PROBLEM A: In the NANOG mailing list post, what normally happens to packets whose DF bit is not set?
PROBLEM B: From the NANOG mailing list post, return the passage starting at "No, if they" and ending at "try backing down.", copied word for word.

EXTRACTED TEXT:
==========
North American Network Operators Group

Date Prev | Date Next | Date Index | Thread Index | Author Index | Historical

Re: SOLVED! The cause of puzzling TCP (eg. WHOIS) connection failureswith some InterNIC.net hosts

  • From: Marc Slemko
  • Date: Fri Nov 20 17:31:55 1998

On Fri, 20 Nov 1998, Greg A. Woods wrote:

[...]

> The problem has to do with the failure of a host to fragment larger
> packets on demand (i.e. when the other host sends an ICMP "needs frag"
> notification).  This may be because the ICMP packet never gets through
> (perhaps someone who didn't understand TCP/IP and ICMP and everything
> else related implemented a filter on all "abnormal" ICMP packets); or it
> may be because the receiving host doesn't understand the ICMP "needs
> frag" request (and also doesn't implement path MTU discovery, or have I
> got that backwards?).

No, if they don't implement PMTU-D then they normally wouldn't be 
sending packets with DF set.  If DF isn't set, then normally the 
packets will be fragmented by the router so there is no problem.

I really don't think it would be very wise for a router to try to keep
track of packets it is routing that have DF set and then ignore it
if it thinks it should.  You can implement PMTU-D blackhole discovery
on the sender, ie. if it keeps trying to send and doesn't succeed or
get any can't fragment ICMP back, then it will try backing down.
==========
PROVIDED RECORDS:

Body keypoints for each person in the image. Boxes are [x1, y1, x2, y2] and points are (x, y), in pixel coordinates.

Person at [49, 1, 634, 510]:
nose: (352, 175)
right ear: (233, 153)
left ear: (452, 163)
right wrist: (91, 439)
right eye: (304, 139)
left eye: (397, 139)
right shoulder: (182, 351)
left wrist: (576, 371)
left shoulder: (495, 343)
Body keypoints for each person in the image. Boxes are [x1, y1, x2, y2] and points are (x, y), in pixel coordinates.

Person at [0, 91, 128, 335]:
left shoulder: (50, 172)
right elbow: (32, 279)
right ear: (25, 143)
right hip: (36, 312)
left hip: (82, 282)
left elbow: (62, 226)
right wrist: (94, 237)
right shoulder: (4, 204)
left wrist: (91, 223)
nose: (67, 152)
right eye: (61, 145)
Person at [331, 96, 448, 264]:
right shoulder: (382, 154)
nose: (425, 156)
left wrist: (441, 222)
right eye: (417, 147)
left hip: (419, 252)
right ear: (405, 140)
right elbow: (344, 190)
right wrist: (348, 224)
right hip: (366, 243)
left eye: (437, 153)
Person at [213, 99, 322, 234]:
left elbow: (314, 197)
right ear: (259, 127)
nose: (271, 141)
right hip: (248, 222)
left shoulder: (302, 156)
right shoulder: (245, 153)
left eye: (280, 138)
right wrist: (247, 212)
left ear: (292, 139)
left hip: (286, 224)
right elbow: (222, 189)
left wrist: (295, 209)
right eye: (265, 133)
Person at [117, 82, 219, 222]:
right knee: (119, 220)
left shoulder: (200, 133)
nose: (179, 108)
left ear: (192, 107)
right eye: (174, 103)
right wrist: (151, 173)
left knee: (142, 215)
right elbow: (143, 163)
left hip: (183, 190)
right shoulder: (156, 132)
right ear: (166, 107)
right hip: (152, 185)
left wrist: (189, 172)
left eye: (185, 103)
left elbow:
==========
WRITTEN SOLUTION A: They are normally fragmented by the router, so there is no problem.

WRITTEN SOLUTION B:
No, if they don't implement PMTU-D then they normally wouldn't be 
sending packets with DF set.  If DF isn't set, then normally the 
packets will be fragmented by the router so there is no problem.

I really don't think it would be very wise for a router to try to keep
track of packets it is routing that have DF set and then ignore it
if it thinks it should.  You can implement PMTU-D blackhole discovery
on the sender, ie. if it keeps trying to send and doesn't succeed or
get any can't fragment ICMP back, then it will try backing down.